[Start of section]

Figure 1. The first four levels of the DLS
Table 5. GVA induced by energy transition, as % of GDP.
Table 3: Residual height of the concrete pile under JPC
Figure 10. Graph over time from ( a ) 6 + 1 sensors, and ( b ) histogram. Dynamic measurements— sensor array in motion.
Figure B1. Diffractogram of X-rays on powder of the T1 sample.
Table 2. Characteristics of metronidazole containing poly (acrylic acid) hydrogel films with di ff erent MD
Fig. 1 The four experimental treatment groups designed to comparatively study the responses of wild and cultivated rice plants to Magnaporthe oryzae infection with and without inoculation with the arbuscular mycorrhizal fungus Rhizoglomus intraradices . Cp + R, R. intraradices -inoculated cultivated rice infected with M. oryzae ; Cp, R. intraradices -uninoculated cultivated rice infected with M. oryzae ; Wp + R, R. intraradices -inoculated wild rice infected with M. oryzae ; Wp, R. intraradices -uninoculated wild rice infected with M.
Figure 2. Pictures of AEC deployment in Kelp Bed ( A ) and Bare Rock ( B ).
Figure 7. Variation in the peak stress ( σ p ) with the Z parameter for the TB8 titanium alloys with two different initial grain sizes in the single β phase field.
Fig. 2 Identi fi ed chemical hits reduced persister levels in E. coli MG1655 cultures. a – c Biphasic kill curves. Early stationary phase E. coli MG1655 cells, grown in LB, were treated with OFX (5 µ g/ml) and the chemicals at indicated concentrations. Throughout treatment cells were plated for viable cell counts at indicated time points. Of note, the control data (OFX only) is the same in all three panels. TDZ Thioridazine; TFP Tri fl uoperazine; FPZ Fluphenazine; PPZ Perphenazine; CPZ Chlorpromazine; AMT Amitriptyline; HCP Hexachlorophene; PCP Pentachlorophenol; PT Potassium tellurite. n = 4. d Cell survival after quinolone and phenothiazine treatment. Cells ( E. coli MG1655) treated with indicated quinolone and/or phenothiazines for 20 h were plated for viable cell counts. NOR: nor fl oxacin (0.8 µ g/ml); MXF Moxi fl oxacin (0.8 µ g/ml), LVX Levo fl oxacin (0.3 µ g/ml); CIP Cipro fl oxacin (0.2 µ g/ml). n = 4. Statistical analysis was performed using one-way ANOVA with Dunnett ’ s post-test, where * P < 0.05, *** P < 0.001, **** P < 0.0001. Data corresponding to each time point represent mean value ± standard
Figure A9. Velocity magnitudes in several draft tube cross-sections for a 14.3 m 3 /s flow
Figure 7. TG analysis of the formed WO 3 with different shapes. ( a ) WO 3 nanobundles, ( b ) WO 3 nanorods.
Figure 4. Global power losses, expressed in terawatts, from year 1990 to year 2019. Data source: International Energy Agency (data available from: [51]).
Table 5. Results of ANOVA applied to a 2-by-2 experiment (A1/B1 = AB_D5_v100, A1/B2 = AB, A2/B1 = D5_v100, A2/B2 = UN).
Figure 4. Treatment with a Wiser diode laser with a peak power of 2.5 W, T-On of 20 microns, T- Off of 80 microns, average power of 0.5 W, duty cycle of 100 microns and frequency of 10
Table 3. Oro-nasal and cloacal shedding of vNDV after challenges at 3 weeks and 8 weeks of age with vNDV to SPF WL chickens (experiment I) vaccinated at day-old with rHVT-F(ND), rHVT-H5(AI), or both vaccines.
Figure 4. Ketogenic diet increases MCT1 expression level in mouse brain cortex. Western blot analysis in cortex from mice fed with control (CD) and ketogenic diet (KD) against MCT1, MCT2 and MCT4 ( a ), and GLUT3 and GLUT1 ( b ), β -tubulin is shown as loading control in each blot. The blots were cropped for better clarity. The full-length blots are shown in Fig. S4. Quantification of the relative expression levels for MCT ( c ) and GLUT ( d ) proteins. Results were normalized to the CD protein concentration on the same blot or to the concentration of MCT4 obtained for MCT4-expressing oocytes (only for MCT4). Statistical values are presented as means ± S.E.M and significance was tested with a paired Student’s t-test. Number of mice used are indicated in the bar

[End of section]

EXERCISE AIM:
Every line in the listing above should be repeated exactly.

PROBLEM SOLUTION:
Figure 1. The first four levels of the DLS
Table 5. GVA induced by energy transition, as % of GDP.
Table 3: Residual height of the concrete pile under JPC
Figure 10. Graph over time from ( a ) 6 + 1 sensors, and ( b ) histogram. Dynamic measurements— sensor array in motion.
Figure B1. Diffractogram of X-rays on powder of the T1 sample.
Table 2. Characteristics of metronidazole containing poly (acrylic acid) hydrogel films with di ff erent MD
Fig. 1 The four experimental treatment groups designed to comparatively study the responses of wild and cultivated rice plants to Magnaporthe oryzae infection with and without inoculation with the arbuscular mycorrhizal fungus Rhizoglomus intraradices . Cp + R, R. intraradices -inoculated cultivated rice infected with M. oryzae ; Cp, R. intraradices -uninoculated cultivated rice infected with M. oryzae ; Wp + R, R. intraradices -inoculated wild rice infected with M. oryzae ; Wp, R. intraradices -uninoculated wild rice infected with M.
Figure 2. Pictures of AEC deployment in Kelp Bed ( A ) and Bare Rock ( B ).
Figure 7. Variation in the peak stress ( σ p ) with the Z parameter for the TB8 titanium alloys with two different initial grain sizes in the single β phase field.
Fig. 2 Identi fi ed chemical hits reduced persister levels in E. coli MG1655 cultures. a – c Biphasic kill curves. Early stationary phase E. coli MG1655 cells, grown in LB, were treated with OFX (5 µ g/ml) and the chemicals at indicated concentrations. Throughout treatment cells were plated for viable cell counts at indicated time points. Of note, the control data (OFX only) is the same in all three panels. TDZ Thioridazine; TFP Tri fl uoperazine; FPZ Fluphenazine; PPZ Perphenazine; CPZ Chlorpromazine; AMT Amitriptyline; HCP Hexachlorophene; PCP Pentachlorophenol; PT Potassium tellurite. n = 4. d Cell survival after quinolone and phenothiazine treatment. Cells ( E. coli MG1655) treated with indicated quinolone and/or phenothiazines for 20 h were plated for viable cell counts. NOR: nor fl oxacin (0.8 µ g/ml); MXF Moxi fl oxacin (0.8 µ g/ml), LVX Levo fl oxacin (0.3 µ g/ml); CIP Cipro fl oxacin (0.2 µ g/ml). n = 4. Statistical analysis was performed using one-way ANOVA with Dunnett ’ s post-test, where * P < 0.05, *** P < 0.001, **** P < 0.0001. Data corresponding to each time point represent mean value ± standard
Figure A9. Velocity magnitudes in several draft tube cross-sections for a 14.3 m 3 /s flow
Figure 7. TG analysis of the formed WO 3 with different shapes. ( a ) WO 3 nanobundles, ( b ) WO 3 nanorods.
Figure 4. Global power losses, expressed in terawatts, from year 1990 to year 2019. Data source: International Energy Agency (data available from: [51]).
Table 5. Results of ANOVA applied to a 2-by-2 experiment (A1/B1 = AB_D5_v100, A1/B2 = AB, A2/B1 = D5_v100, A2/B2 = UN).
Figure 4. Treatment with a Wiser diode laser with a peak power of 2.5 W, T-On of 20 microns, T- Off of 80 microns, average power of 0.5 W, duty cycle of 100 microns and frequency of 10
Table 3. Oro-nasal and cloacal shedding of vNDV after challenges at 3 weeks and 8 weeks of age with vNDV to SPF WL chickens (experiment I) vaccinated at day-old with rHVT-F(ND), rHVT-H5(AI), or both vaccines.
Figure 4. Ketogenic diet increases MCT1 expression level in mouse brain cortex. Western blot analysis in cortex from mice fed with control (CD) and ketogenic diet (KD) against MCT1, MCT2 and MCT4 ( a ), and GLUT3 and GLUT1 ( b ), β -tubulin is shown as loading control in each blot. The blots were cropped for better clarity. The full-length blots are shown in Fig. S4. Quantification of the relative expression levels for MCT ( c ) and GLUT ( d ) proteins. Results were normalized to the CD protein concentration on the same blot or to the concentration of MCT4 obtained for MCT4-expressing oocytes (only for MCT4). Statistical values are presented as means ± S.E.M and significance was tested with a paired Student’s t-test. Number of mice used are indicated in the bar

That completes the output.